What happened: OpenAI kicked off a big year in multimodal learning with CLIP, which matches images and text, and DALL·E, which generates images that correspond to input text. DeepMind’s Perceiver IO classifies text, image, video, and point clouds. Stanford’s ConVIRT added text labels to medical X-ray images.
Driving the story: While the latest multimodal systems were mostly experimental, a few real-world applications broke through.
- The open source community combined CLIP with generative adversarial networks to produce striking works of digital art. Artist Martin O’Leary used Samuel Coleridge’s epic poem “Kubla Khan” as input to generate the psychedelic scrolling video interpretation, “Sinuous Rills.”
- Facebook said its multimodal hate-speech detector flagged 97 percent of the abusive and harmful content it removed from the social network. The system classifies memes and other image-text pairings as benign or harmful based on 10 data types including text, images, and video.
- Google said it would add multimodal (and multilingual) capabilities to its search engine.
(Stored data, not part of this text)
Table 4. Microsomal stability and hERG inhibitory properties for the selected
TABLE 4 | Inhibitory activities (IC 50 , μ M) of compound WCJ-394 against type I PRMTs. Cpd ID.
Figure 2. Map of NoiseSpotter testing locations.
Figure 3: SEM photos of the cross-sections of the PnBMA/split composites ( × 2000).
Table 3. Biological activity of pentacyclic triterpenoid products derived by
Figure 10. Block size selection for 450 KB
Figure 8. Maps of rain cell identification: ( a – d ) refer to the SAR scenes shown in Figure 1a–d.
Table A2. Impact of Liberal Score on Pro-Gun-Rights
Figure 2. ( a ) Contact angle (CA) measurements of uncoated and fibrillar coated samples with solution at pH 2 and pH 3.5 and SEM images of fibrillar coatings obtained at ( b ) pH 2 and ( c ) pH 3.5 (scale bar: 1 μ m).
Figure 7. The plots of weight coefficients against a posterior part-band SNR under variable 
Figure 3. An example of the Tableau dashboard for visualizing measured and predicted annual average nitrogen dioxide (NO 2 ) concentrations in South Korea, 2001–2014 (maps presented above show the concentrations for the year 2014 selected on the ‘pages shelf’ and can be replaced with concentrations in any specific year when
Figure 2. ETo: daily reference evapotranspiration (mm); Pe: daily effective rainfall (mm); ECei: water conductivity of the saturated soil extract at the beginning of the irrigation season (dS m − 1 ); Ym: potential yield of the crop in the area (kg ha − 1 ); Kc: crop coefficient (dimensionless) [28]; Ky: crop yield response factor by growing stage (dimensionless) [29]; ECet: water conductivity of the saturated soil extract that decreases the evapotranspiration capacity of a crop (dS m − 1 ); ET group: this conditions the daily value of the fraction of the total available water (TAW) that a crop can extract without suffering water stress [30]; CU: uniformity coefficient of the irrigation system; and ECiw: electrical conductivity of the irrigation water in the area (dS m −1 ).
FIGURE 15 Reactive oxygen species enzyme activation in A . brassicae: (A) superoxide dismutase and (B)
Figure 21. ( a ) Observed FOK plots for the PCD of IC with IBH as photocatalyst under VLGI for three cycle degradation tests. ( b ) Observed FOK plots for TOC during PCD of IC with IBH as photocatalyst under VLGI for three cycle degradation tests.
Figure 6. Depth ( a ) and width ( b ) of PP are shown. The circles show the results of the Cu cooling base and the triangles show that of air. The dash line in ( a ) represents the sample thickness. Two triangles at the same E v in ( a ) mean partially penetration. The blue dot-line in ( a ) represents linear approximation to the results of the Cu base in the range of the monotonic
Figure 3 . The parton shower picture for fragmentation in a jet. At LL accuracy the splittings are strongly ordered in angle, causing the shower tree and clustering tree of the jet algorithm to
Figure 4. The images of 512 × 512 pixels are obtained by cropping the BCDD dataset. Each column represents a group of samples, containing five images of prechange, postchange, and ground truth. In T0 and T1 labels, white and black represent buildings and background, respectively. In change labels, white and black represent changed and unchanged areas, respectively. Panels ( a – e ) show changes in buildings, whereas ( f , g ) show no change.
Its Muiltitask Unified Model returns links to text, audio, images, and videos in response to queries in any of 75 languages.
Behind the news: The year’s multimodal momentum built upon decades of research. In 1989, researchers at Johns Hopkins University and UC San Diego developed a system that classified vowels based on audio and visual data of people speaking. Over the next two decades, various groups attempted multimodal applications like indexing digital video libraries and classifying human emotions based on audiovisual data.
Where things stand: Images and text are so complex that, in the past, researchers had their hands full focusing on one or the other. In doing so, they developed very different techniques. Over the past decade, though, computer vision and natural language processing have converged on neural networks, opening the door to unified models that merge the two modes. Look for models that integrate audio as well.